Scenario Name | Steps | Total Reward |
---|---|---|
tiny | 108.02 +/- 43.82 | 91.98 +/- 43.82 |
tiny-hard | 135.31 +/- 65.56 | 21.05 +/- 85.45 |
tiny-small | 319.56 +/- 124.26 | -225.86 +/- 167.14 |
small | 501.94 +/- 181.40 | -469.80 +/- 241.99 |
small-honeypot | 448.72 +/- 151.62 | -476.08 +/- 222.41 |
small-linear | 566.00 +/- 177.08 | -555.08 +/- 241.06 |
medium | 1371.45 +/- 420.41 | -1875.29 +/- 660.62 |
medium-single-site | 654.89 +/- 385.76 | -782.17 +/- 581.14 |
medium-multi-site | 1060.94 +/- 389.86 | -1394.71 +/- 590.89 |
tiny-gen | 86.56 +/- 40.16 | 116.43 +/- 40.15 |
tiny-gen-rgoal | 98.94 +/- 47.83 | 104.02 +/- 47.80 |
small-gen | 435.73 +/- 205.61 | -228.53 +/- 214.34 |
small-gen-rgoal | 423.52 +/- 226.68 | -218.62 +/- 240.20 |
medium-gen | 1002.94 +/- 468.10 | -788.64 +/- 481.86 |
large-gen | 2548.62 +/- 1224.08 | -2327.34 +/- 1241.92 |
huge-gen | 6303.86 +/- 2403.40 | -6075.69 +/- 2434.77 |
pocp-1-gen | 15189.46 +/- 6879.75 | -14947.80 +/- 6887.43 |
pocp-2-gen | 17211.38 +/- 5855.83 | -16871.05 +/- 5864.58 |
Notes on the scenarios¶
The tiny, small, medium, large, and huge (and their generated versions) are all based on the network scenarios first used by:
- Sarraute, Carlos, Olivier Buffet, and Jörg Hoffmann. “POMDPs make better hackers: Accounting for uncertainty in penetration testing.” Twenty-Sixth AAAI Conference on Artificial Intelligence. 2012.

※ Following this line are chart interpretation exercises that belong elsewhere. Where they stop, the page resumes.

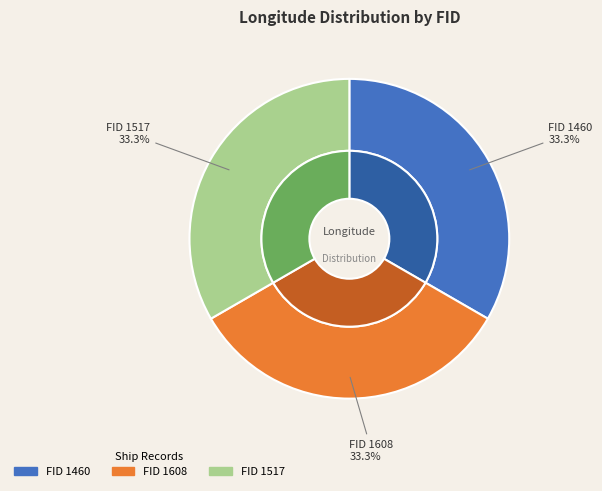

To the nearest percent, what is the combined percentage of 1460 and 1517?

67%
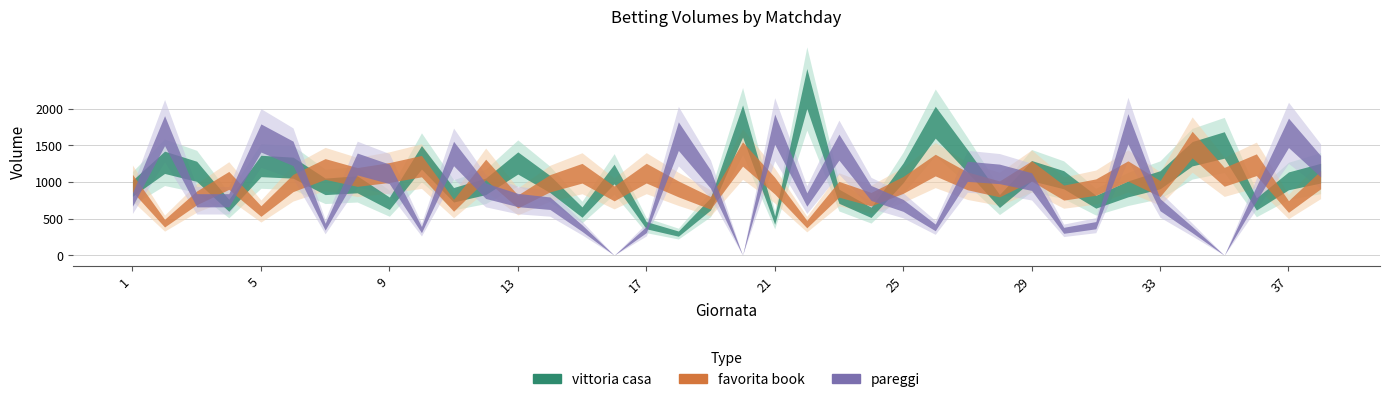

Is this an area chart (filled region under the line)?

No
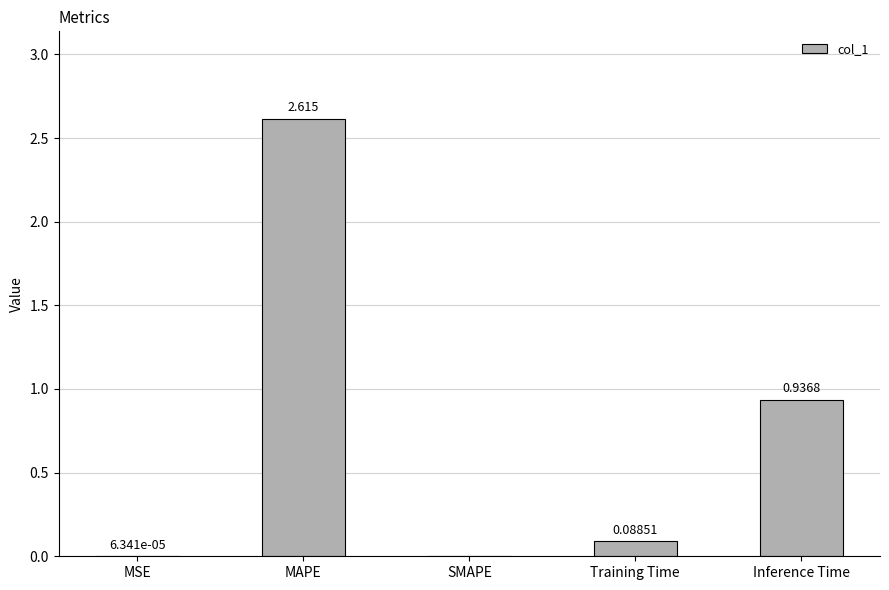

At which label is the value closest to 1?

Inference Time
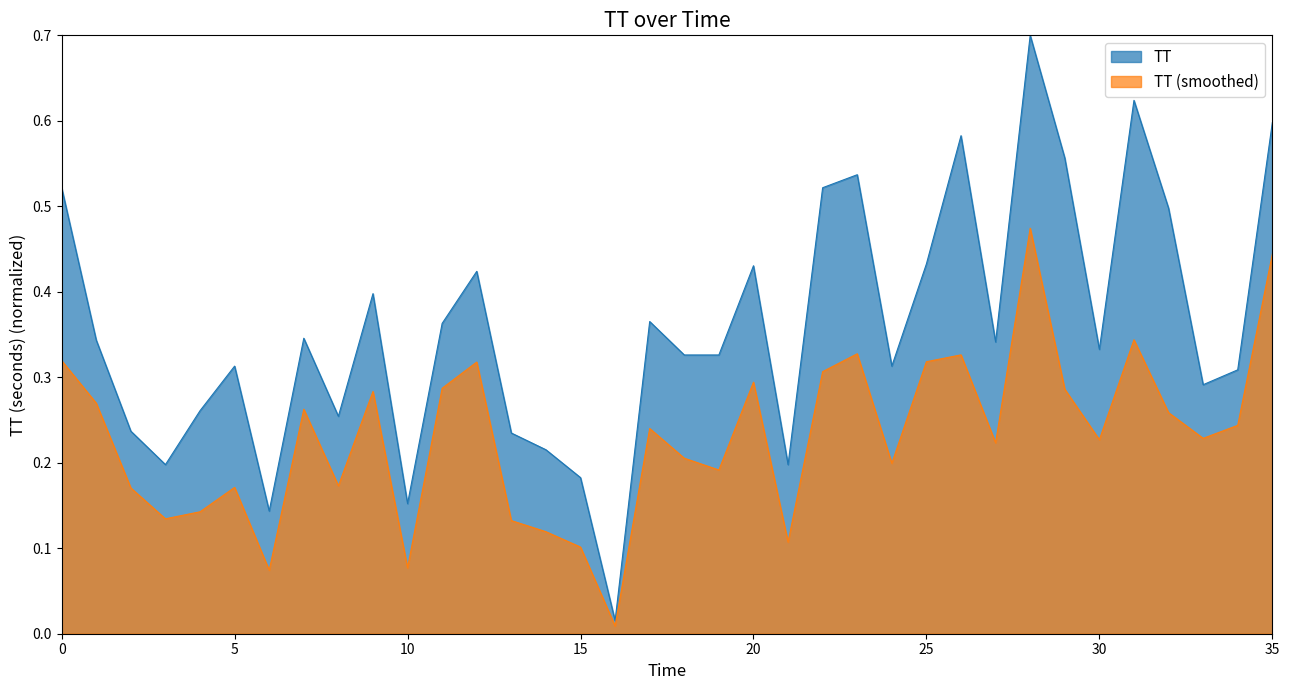

Rank the series at 0 from lowest to highest value.

TT (smoothed), TT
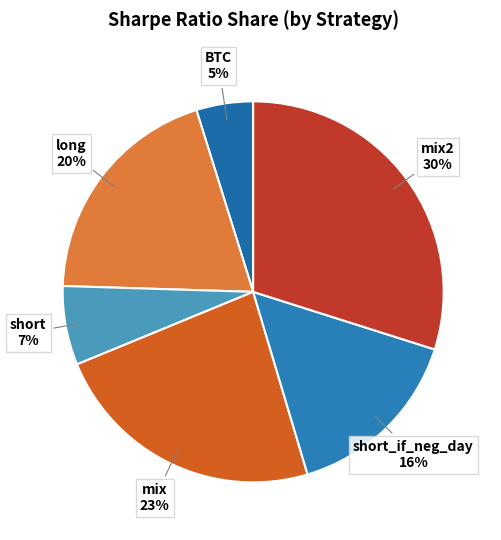

Rank the categories by value from highest to lowest.

mix2, mix, long, short_if_neg_day, short, BTC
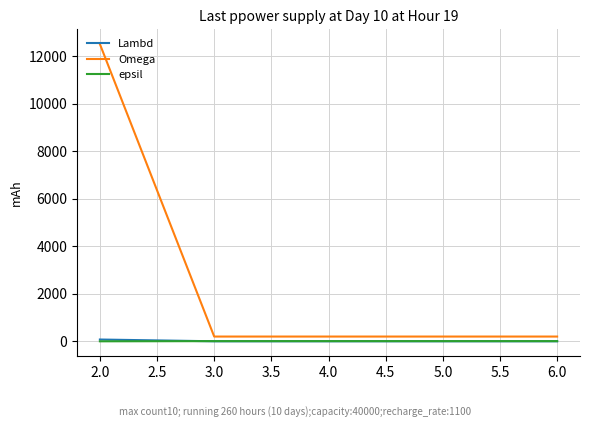

What is the maximum value shown in the chart?

12500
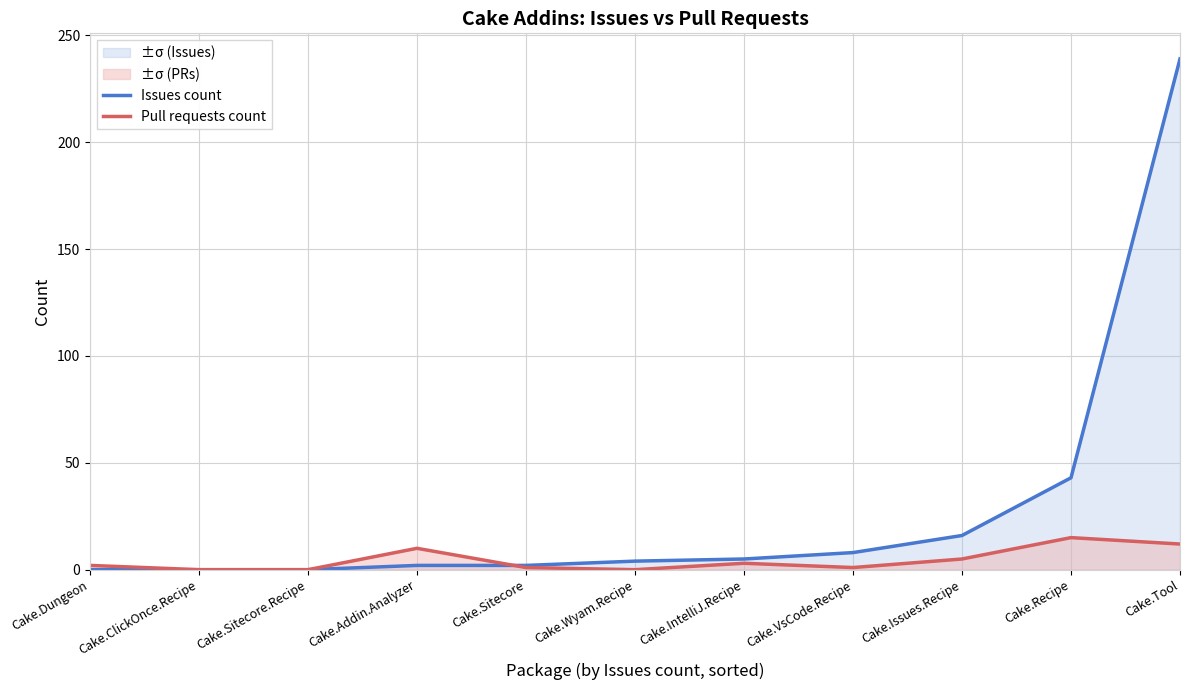

Which category has the highest value across all series?

Cake.Tool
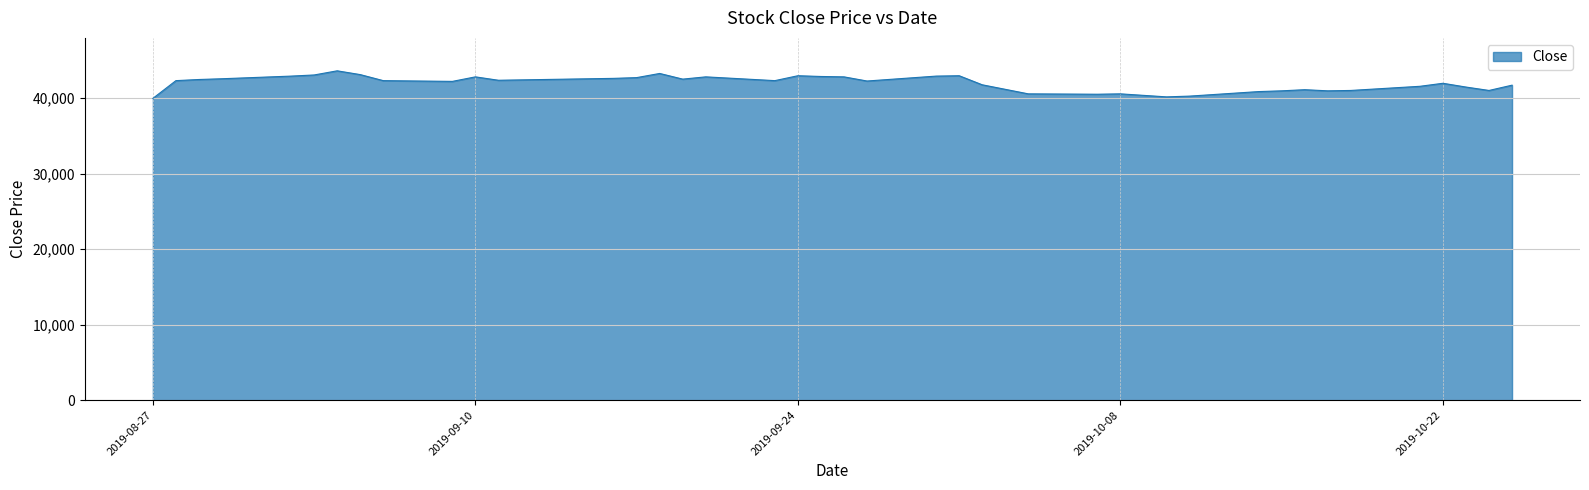

What is the maximum value shown in the chart?

43600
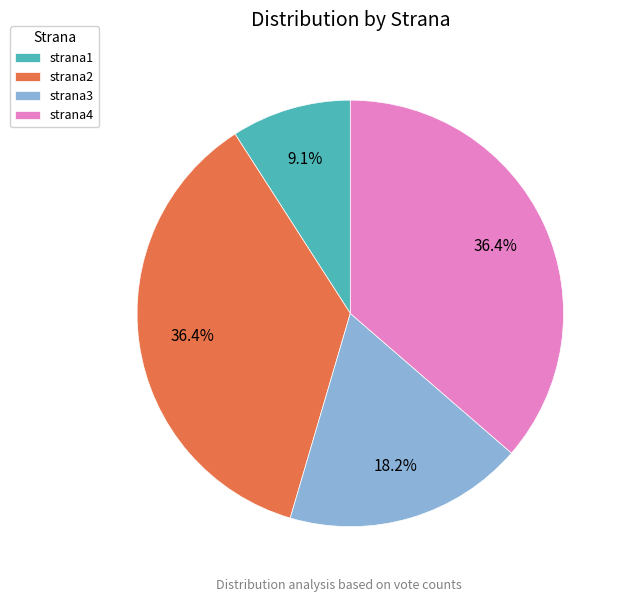

How many segments does this pie chart have?

4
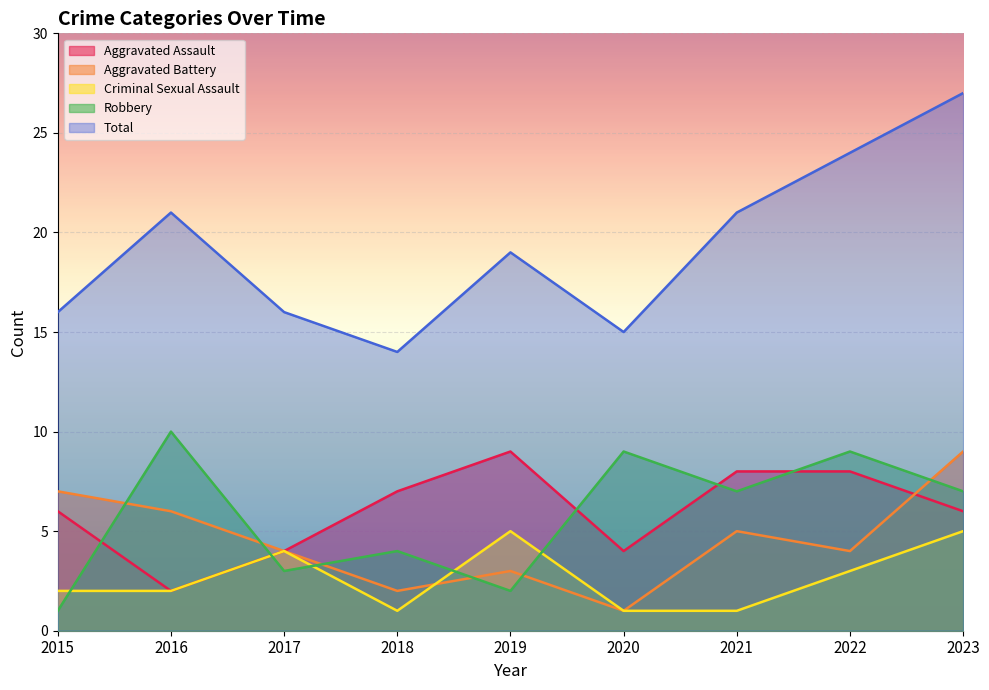

Which series changed the most between 2019 and 2023?

Total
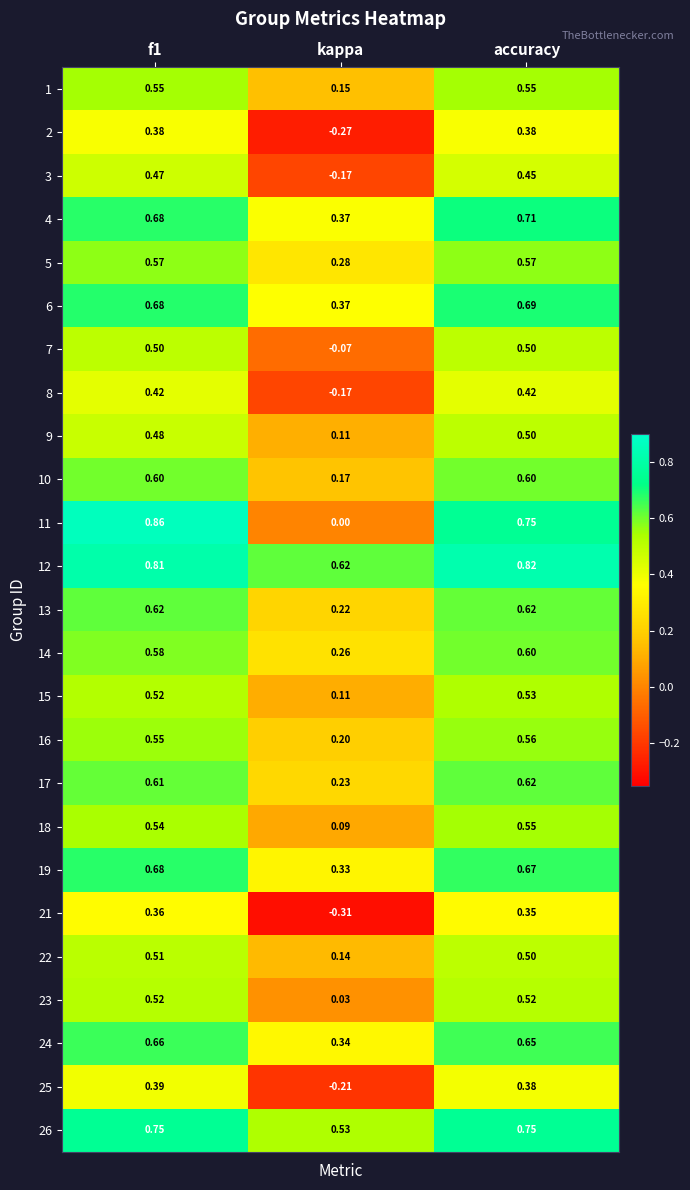

Where is 25 nearest to the value 0?

kappa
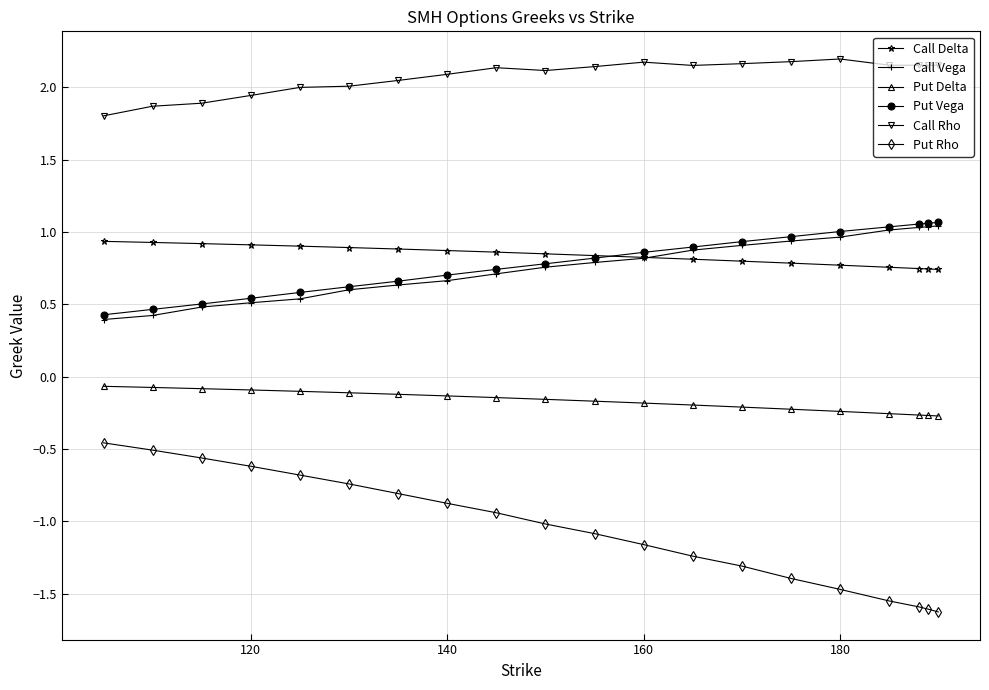

Which series has the widest spread of values?

Put Rho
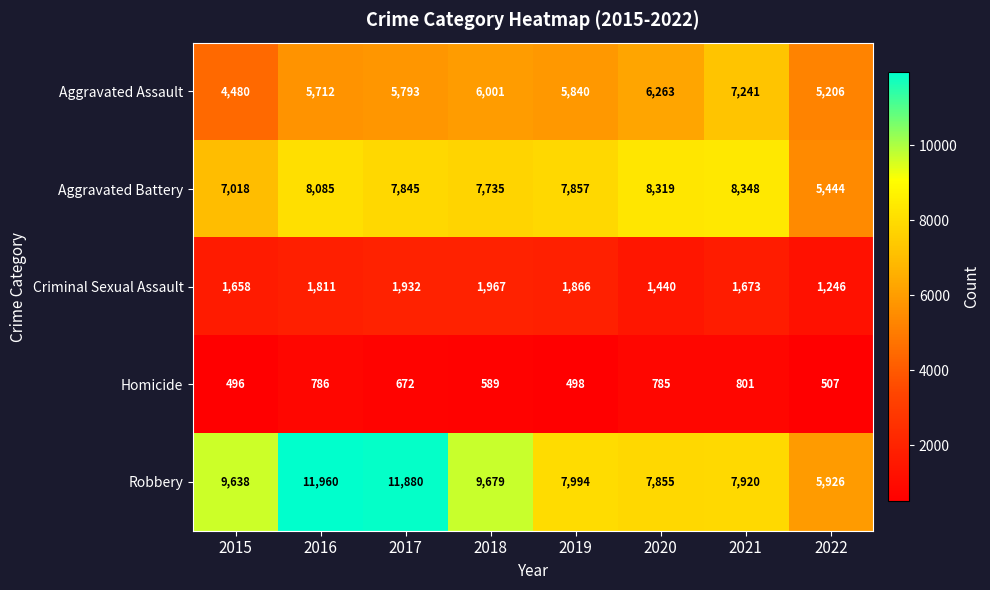

At how many categories does at least one series exceed 10860?

2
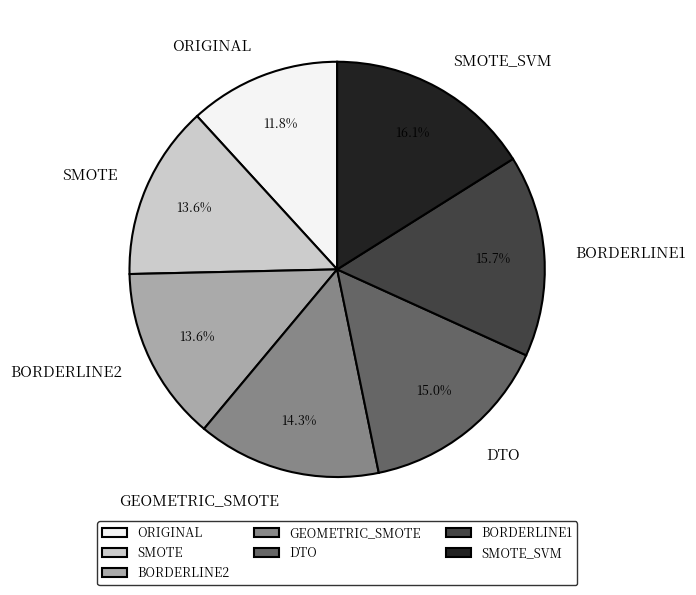

What percentage is the SMOTE_SVM slice, to the nearest percent?

16%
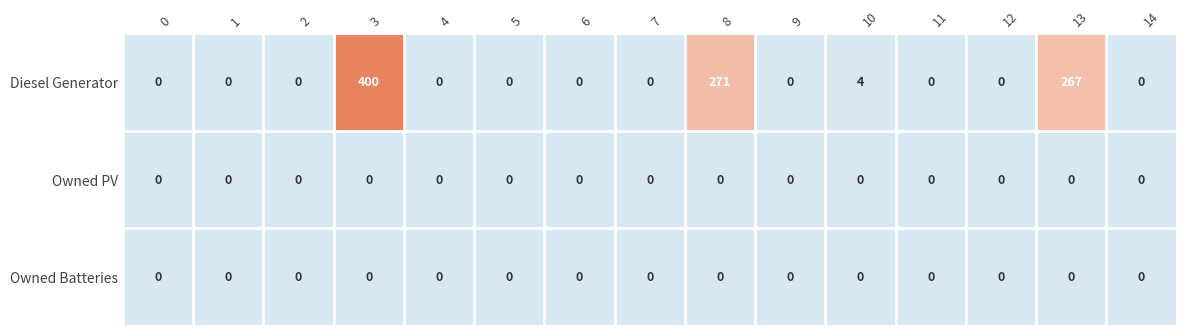

How many series are shown in this chart?

3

- Speicher, Patrick, et al. “Towards Automated Network Mitigation Analysis (extended).” arXiv preprint arXiv:1705.05088 (2017).
The pocp-1-gen and pocp-2-gen scenarios are based on the work by:
The other scenarios were made up by author after looking at some random google images of network layouts, and playing around with different interesting network topologies.